La réélection du candidat démocrate à la Maison Blanche pour un nouveau mandat de 4 ans constitue pour le Président Obama une très belle victoire personnelle, remportée malgré la crise économique mondiale qui a durement frappé les Etats-Unis, avec un taux de chômage de plus de 7 % ; et en face, un candidat républicain qui s’est révélé, au fil de la campagne électorale, un adversaire plus coriace que l’on avait anticipé.

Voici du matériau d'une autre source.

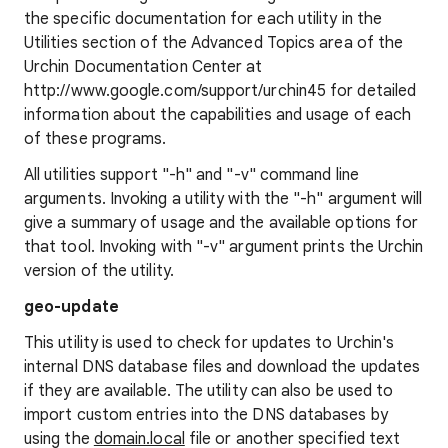
the specific documentation for each utility in the
Utilities section of the Advanced Topics area of the
Urchin Documentation Center at
http://www.google.com/support/urchin45 for detailed
information about the capabilities and usage of each
of these programs.
All utilities support "-h" and "-v" command line
arguments. Invoking a utility with the "-h" argument will
give a summary of usage and the available options for
that tool. Invoking with "-v" argument prints the Urchin
version of the utility.
geo-update
This utility is used to check for updates to Urchin's
internal DNS database files and download the updates
if they are available. The utility can also be used to
import custom entries into the DNS databases by
using the
domain.local
file or another specified text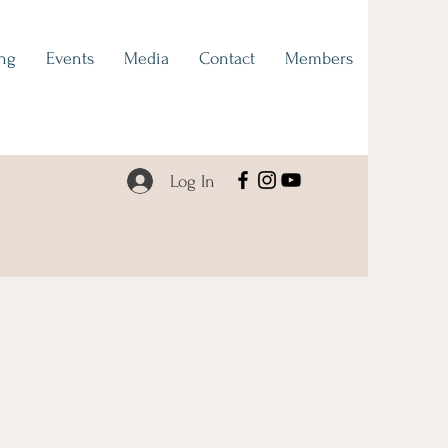
ng
Events
Media
Contact
Members
Log In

Ils sont très nombreux ceux qui, comme moi, ont accueilli cette victoire avec un espoir renouvelé.
Les Etats-Unis n’est pas un pays comme les autres. C’est une superpuissance – la seule pour l’instant – dont le Président détient des pouvoirs étendus et souvent déterminants non seulement sur la vie des habitants des différents Etats qui le constituent mais aussi et surtout sur celle de nombreux peuples à travers le monde. L’élection du Président Obama en 2008 avait suscité plein d’espoir et des attentes qu’il avait lui-même créées, après son magistral discours au Caire, en Egypte, notamment parmi les peuples opprimés et ceux victimes de la guerre et de l’injustice. Je pense en particulier aux peuples palestiniens, irakiens et afghans, et plus près de nous aux Chagossiens ; son impuissance à faire enclencher le processus de paix entre Israéliens et Palestiniens pour aboutir enfin à la création d’un état palestinien, son désengagement de l’Irak tout en laissant le pays déchiré par les conflits sectaires provoqués par la politique adoptée par son prédécesseur Georges W. Bush, son incapacité de démêler l’imbroglio afghan…
Ce deuxième mandat devrait donner au Président Obama plus de latitude et plus de liberté avec moins de contraintes pour  lui permettre de s’engager davantage aux côtés des peuples opprimés dans le monde, en Afrique, au Moyen Orient et ailleurs et travailler plus activement pour mettre fin aux conflits et à la guerre dans le monde. D’où l’espoir que sa réélection fait naître à nouveau.